* Work task 1
Answer these questions from the post about Memorial Day with Ben.
(a) How does the idea of a one-night stand seem to the writer now?
(b) Where did the writer and Ben eat lunch?
(c) Who was the first member of the writer's family that Ben met?
* Work task 2
Reproduce everything in the Memorial Day post from "Now, hopefully you" down to "well and trusted.".

Now, hopefully you all won't be too disappointed but I'm a bit too modest to share the details of an intimate experience with someone I care about. Sorry . . . haha.
What I will say is that Ben is an amazingly considerate, patient, and communicative guy, and my first time couldn't have been more comfortable. The idea of a one-night stand now really seems crazy to me. I don't know how I could have done it had it not been with someone that I knew well and trusted.
The rest of Memorial Day before that was great too. It had been nearly two weeks since I last saw Ben, so it was great to pick him up at the airport and go to lunch. We ate at the Farmer's Market in Los Angeles, which is full of great food. After eating we walked around and even made some public displays of affection. We sat in the grass, me leaned up against him, and later we walked a bit holding hands. That made me a bit too self-conscious, I couldn't keep it up for very long. Stupid society. Then we spent several hours back at his place just lounging around, talking and cuddling. We met up with my cousin, who was the first member of my family that Ben has met. This morning after we got (some) sleep, Ben ran over to the store to get food while I was in the shower, then he made me breakfast while I was getting ready for work. He's soooo sweet . . . :-)

* Given information
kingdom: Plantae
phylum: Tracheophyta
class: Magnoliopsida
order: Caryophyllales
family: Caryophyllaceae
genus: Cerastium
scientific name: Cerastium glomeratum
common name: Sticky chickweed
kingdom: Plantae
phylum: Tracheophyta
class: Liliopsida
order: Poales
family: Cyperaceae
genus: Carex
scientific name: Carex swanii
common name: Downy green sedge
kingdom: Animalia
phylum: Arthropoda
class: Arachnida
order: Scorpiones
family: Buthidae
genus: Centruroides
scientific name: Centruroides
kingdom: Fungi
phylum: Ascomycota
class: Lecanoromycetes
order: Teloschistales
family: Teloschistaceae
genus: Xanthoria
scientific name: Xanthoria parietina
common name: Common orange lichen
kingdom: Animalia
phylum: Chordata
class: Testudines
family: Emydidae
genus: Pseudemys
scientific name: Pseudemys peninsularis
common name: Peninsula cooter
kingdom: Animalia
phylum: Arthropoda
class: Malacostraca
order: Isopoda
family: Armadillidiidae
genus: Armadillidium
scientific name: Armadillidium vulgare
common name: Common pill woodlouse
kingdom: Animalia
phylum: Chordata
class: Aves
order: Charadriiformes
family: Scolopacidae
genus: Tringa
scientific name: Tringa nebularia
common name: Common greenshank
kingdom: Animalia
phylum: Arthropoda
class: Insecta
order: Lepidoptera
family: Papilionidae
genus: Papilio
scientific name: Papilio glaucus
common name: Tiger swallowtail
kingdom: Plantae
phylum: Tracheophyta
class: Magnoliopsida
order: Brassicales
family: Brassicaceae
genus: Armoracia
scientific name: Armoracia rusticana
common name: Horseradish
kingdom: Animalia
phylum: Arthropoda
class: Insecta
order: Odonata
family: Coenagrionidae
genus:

* Expected output 1
(a) It really seems crazy.
(b) At the Farmer's Market in Los Angeles.
(c) The writer's cousin.

* Expected output 2
Now, hopefully you all won't be too disappointed but I'm a bit too modest to share the details of an intimate experience with someone I care about. Sorry . . . haha.
What I will say is that Ben is an amazingly considerate, patient, and communicative guy, and my first time couldn't have been more comfortable. The idea of a one-night stand now really seems crazy to me. I don't know how I could have done it had it not been with someone that I knew well and trusted.